The effects of LAB-fermented MLE on serum lipid profiles are shown in Table 5. Serum TG, TC, and LDL-C levels tended to be lower in the MLE groups than in the C and N groups. Serum HDL-C level significantly increased in the MLE groups compared to the C and N groups. Similar results were reported by Kim et al. (1998), who showed that, following high cholesterol induction, MLE decreased total cholesterol, LDL-C, and TG levels but increased HDL-C level and, therefore, improved lipid metabolism. Moreover, MLE is known to effectively inhibit cholesterol synthesis (Asano et al., 1994; Kim et al., 1998). It was postulated that the high dietary fiber level and functional components of green tea powder improve the serum lipid profile by inhibiting the absorption of cholesterol and stimulate the excretion of bile acids (Russell and Setchell, 1992). Many studies reported that vegetables and fruits by fermented LAB improved the serum lipid profiles (Lee et al., 2015a; Park et al., 2015). Moreover, the bioactive compounds of ML were increased by fermentation of LAB, and these results also indicated that the improvement of serum lipid profile was shown.

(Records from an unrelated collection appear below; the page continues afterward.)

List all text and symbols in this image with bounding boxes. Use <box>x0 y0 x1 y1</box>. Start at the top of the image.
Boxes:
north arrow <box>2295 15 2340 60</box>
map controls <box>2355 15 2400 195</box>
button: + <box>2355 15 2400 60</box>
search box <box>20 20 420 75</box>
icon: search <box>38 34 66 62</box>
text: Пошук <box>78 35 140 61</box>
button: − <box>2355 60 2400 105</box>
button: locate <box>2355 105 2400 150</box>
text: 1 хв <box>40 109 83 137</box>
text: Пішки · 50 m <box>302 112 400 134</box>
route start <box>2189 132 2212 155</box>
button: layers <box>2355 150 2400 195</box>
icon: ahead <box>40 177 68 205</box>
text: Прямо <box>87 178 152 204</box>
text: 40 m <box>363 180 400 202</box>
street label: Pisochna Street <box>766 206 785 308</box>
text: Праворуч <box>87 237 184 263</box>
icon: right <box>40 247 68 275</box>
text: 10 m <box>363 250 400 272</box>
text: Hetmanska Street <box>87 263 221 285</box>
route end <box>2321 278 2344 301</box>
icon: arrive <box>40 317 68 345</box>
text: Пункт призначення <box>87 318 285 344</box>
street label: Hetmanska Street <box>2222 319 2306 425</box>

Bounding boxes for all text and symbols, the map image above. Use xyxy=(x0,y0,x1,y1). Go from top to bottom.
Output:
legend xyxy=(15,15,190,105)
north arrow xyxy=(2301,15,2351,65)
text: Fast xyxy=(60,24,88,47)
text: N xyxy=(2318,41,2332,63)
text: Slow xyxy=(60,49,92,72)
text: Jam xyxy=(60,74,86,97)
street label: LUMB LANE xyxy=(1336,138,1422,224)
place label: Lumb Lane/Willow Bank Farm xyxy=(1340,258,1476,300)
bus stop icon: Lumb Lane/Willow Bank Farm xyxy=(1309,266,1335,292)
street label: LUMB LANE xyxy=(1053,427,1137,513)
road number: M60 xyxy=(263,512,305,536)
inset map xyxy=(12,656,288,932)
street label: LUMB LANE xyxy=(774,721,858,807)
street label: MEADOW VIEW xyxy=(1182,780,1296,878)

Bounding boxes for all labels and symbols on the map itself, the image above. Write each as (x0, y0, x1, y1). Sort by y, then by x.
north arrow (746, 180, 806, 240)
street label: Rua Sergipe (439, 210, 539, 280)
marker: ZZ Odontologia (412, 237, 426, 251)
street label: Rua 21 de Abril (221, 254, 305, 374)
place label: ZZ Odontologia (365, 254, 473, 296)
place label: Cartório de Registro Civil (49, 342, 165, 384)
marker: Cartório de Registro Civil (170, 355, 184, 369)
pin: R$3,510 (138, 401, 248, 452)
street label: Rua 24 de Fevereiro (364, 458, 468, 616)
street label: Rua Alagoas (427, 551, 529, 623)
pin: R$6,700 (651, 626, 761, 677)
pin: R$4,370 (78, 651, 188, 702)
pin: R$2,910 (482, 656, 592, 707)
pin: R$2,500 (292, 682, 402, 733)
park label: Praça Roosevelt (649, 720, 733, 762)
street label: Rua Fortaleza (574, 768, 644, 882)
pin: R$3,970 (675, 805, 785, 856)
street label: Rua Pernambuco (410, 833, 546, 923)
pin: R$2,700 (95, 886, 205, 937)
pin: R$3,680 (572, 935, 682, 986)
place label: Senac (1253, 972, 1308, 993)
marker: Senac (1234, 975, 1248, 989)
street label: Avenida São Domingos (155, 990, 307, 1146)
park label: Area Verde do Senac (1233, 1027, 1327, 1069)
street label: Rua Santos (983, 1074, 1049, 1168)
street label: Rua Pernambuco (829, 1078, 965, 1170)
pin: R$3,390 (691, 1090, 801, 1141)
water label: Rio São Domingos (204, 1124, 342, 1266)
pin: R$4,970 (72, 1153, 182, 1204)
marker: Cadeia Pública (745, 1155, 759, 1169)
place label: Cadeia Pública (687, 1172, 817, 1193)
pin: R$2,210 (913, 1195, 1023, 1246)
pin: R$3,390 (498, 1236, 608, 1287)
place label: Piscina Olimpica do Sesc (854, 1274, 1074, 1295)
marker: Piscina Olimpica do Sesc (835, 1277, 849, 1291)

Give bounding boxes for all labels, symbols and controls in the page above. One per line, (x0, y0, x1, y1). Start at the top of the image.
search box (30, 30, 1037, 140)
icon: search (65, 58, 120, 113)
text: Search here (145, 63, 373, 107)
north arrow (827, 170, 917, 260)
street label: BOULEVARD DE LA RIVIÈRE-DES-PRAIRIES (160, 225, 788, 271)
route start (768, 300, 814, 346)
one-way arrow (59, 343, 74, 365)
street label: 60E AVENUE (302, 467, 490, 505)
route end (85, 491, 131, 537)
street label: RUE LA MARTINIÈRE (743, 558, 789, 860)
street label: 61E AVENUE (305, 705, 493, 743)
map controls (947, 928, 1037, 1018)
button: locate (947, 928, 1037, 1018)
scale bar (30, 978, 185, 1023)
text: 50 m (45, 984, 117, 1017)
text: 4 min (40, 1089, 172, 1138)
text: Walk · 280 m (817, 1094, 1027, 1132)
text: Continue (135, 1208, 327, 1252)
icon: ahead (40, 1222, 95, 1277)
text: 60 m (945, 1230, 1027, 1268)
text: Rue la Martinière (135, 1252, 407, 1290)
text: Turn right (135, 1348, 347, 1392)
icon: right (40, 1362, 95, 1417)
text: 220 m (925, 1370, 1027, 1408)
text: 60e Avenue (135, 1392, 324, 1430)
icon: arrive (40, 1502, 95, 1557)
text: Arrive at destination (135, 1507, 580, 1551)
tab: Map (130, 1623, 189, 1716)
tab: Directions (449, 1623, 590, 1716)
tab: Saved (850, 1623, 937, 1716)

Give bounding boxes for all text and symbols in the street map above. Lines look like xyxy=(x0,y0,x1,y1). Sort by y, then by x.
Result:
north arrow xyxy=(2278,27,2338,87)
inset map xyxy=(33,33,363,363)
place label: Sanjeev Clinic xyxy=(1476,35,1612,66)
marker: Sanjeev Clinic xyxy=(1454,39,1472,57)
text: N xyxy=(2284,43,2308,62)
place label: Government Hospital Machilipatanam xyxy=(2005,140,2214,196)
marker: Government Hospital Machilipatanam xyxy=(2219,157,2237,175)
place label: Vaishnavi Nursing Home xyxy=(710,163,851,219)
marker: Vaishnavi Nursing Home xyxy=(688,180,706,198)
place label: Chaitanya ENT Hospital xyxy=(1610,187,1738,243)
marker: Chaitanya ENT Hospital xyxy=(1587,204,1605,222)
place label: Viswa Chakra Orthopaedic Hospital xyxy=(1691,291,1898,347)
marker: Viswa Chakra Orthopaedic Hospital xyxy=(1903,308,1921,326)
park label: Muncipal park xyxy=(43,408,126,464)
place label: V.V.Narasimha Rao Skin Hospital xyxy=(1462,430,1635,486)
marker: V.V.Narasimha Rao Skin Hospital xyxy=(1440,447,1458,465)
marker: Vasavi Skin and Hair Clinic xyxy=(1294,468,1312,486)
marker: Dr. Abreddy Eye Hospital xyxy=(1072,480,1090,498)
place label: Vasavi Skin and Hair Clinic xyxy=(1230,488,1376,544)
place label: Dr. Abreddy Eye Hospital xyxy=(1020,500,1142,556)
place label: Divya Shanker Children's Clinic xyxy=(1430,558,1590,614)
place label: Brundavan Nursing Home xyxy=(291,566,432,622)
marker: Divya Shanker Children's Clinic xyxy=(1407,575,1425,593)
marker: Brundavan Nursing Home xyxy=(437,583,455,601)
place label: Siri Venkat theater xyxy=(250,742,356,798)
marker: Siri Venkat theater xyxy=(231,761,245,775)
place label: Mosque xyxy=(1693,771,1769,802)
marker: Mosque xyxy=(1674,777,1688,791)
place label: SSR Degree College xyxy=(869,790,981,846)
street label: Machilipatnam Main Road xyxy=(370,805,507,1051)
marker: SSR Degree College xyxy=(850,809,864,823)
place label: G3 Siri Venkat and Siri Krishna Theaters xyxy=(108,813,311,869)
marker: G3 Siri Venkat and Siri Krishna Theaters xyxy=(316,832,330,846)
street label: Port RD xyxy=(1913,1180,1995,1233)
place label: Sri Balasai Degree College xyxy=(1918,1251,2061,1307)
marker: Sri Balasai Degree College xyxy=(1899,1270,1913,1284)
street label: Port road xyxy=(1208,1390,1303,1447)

The leaf extracts of medical or herbal plants have long been very important sources of drugs against constipation (Méité et al., 2010). Laxative properties of plants found to be due to tannins, alkaloids, saponins, flavonoids, sterols, terpenoids, and reducing sugars (Méité et al., 2010; Sathyanathan et al., 2013; Seo et al., 2013). Therefore, in this study, these bioactive compounds, such as total polyphenol, total flavonoid, chlorogenic acid and DNJ may mediate the laxative properties of LAB-fermented MLE.
In conclusion, the LAB-fermented MLE increased the number, weight, and water content of the fecal pellets in loperamide-treated animals. In addition, LAB-fermented MLE showed constipation-preventing effects by reducing the intestinal transit time and the numbers of fecal pellets in the colon, and increasing the fecal Lactobacillus numbers. However, the exact mechanism of laxative effect of the LAB-fermented MLE is not known, and needs further studies.